▶ **Document passage**:
===

Church Life Series Introduction

If the Traditions Series highlighted negatives, or how not to be a church, then here Beresford moves on to the positive and demonstrates what the Bible actually does teach about being a church.

The whole subject is dealt with as comprehensively and as practically as possible, and Beresford describes this series as, “Everything you ever wanted to know about being a church but were afraid to ask!” These studies run in tandem with the Spiritual Gifts Series, the Communion Series and the House Church Conference talks which are all designed to both augment and complement them. We therefore recommend that all these talks are heard in order for the complete picture to emerge.

What is a Church? CL 1

The beginning is always the best place to start and so in this opening talk Beresford takes nothing for granted and commences with the absolute basics. Working through both Old and New Testaments he shows the way in which God carefully paved the way for His master plan of the church with a series of types, or foreshadowings, of what was to eventually come to pass. The differing aspects of the church relative to time and space, and life and death, are outlined, with everything coming together in a full and biblical definition of what a church actually is. So if you want to know what this has to do with Checkpoint Charlie and houses on stilts, then this talk is for you.

What is Fellowship? CL 2

If a church is an extended family of God then fellowship is the basis of our mutual relationships within that family. The actual meaning of the word fellowship is therefore clearly defined, and it’s outworking amongst believers demonstrated. The difference between fellowship with the Lord and fellowship with each other is dealt with, and the relationship between the two explained. Questions such as, “Should the ideal church be a community with a common purse?” are tackled, and aspects such as, “Where does the emphasis on fellowship most lie, on giving or receiving?” are also brought out. The rest of the series builds on all this in much greater detail with these first two talks laying the necessary foundations.

The Threefold Aim of a Church CL 3

If you aim at nothing in particular and everything in general then it’s usually nothing in particular that actually happens, so Beresford therefore explains the way in which a church can avoid that trap. However, it is also vital that where things are being got on with, they are actually the things which are supposed to be going on and which honour the biblical order of priorities. This biblical order is therefore clearly outlined, along with the reasons for the priorities being such as they are. If a church gets this wrong then it will, at worst, be sowing the seeds of its own destruction, or at best, ensuring that its development in the Lord will never be as the Word of God teaches.

A Worshipping Church CL 4

The following six talks are in-depth explanations of the priorities outlined in the last study, each being dealt with in order of importance. In this study the subject of the worship of a church is tackled, with some rather amazing things being brought out from the Bible that you may well not have been aware of. For instance, there are no less than eleven different Greek and Hebrew words in the scriptures which get translated into the English word praise, and the specific meaning of each is examined enabling a full picture of what worship actually is to emerge. And if you want to know what twisting and twanging and dogs have to do with it, then we recommend that you avail yourself of this talk forthwith.

An Obedient and Mature Church CL 5

Part of God’s plan is for each believer to have their lives sorted out and their minds renewed by the Holy Spirit, and this study shows the importance of being part of a church in order for this to be accomplished in us. Although one must never lose sight of the fact that each of us must grow and mature individually in the Lord, it is also of the greatest importance to realise that such individual growth can only occur properly when experienced corporately. As Beresford puts it, “We must grow individually, but we must grow individually together.” He also deals with a principle which, although quite incontrovertible, tends to get somewhat ignored by Christians today, and it is simply this: One is far more likely to cultivate obedient believers if they are part of an obedient church. Without this second aspect of a church’s number one priority, we are not likely to get very far.

===

▶ **Data extract**:
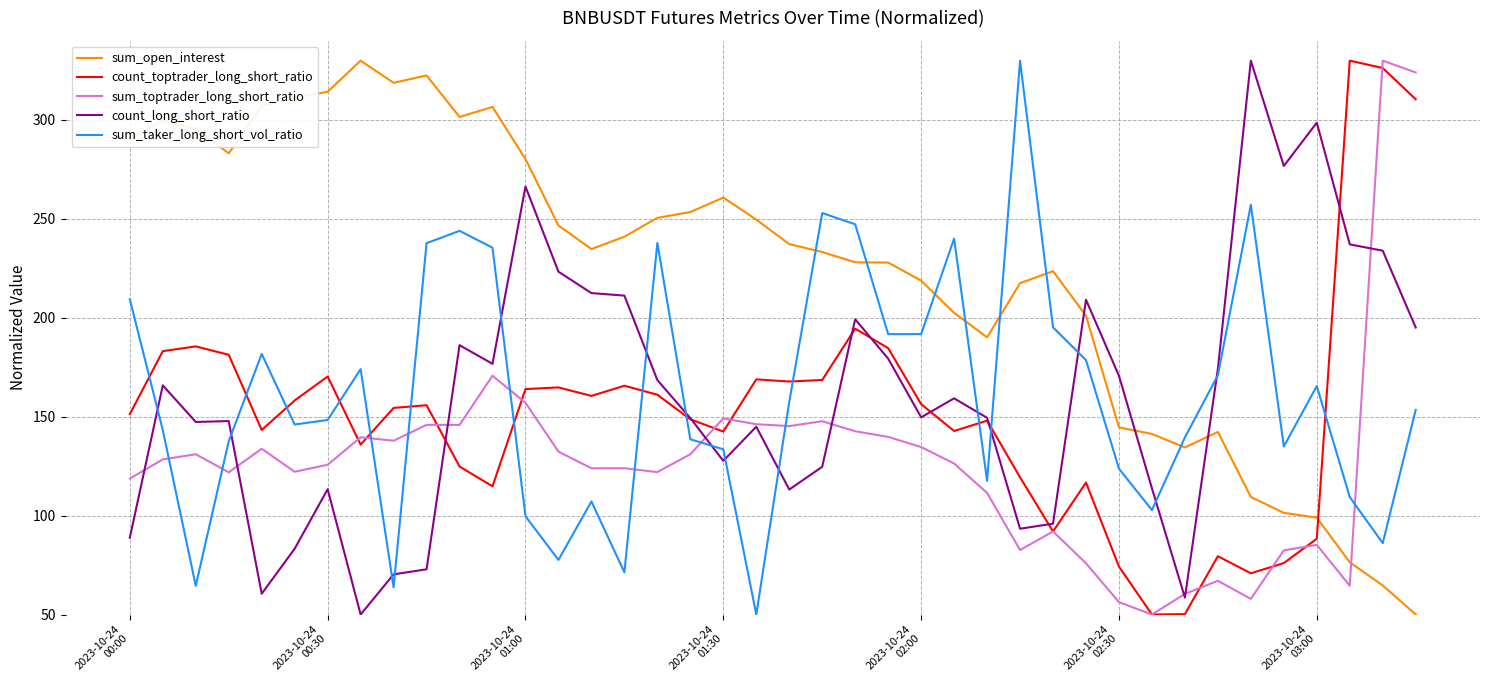

How many intersections are there between sum_open_interest and sum_taker_long_short_vol_ratio?

7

===

▶ **Required tasks**:
A - Do these statements agree with the Church Life Series introduction? Answer yes or no for each, quoting the words of the text that decide it.
(i) The Church Life studies run alongside the Spiritual Gifts Series.
(ii) Nine different Greek and Hebrew words in the scriptures are translated into the English word praise.
(iii) The six talks that follow the study on the threefold aim take up the priorities in order of importance.
B - Can you transcribe the part of the Church Life Series introduction that opens with the words containing "Church Life Series" and closes with "picture to emerge."?

▶ **Answer set**:
A -
(i) Yes: "These studies run in tandem with the Spiritual Gifts Series"
(ii) No: "there are no less than eleven different Greek and Hebrew words in the scriptures which get translated into the English word praise"
(iii) Yes: "each being dealt with in order of importance"

B -
Church Life Series Introduction

If the Traditions Series highlighted negatives, or how not to be a church, then here Beresford moves on to the positive and demonstrates what the Bible actually does teach about being a church.

The whole subject is dealt with as comprehensively and as practically as possible, and Beresford describes this series as, “Everything you ever wanted to know about being a church but were afraid to ask!” These studies run in tandem with the Spiritual Gifts Series, the Communion Series and the House Church Conference talks which are all designed to both augment and complement them. We therefore recommend that all these talks are heard in order for the complete picture to emerge.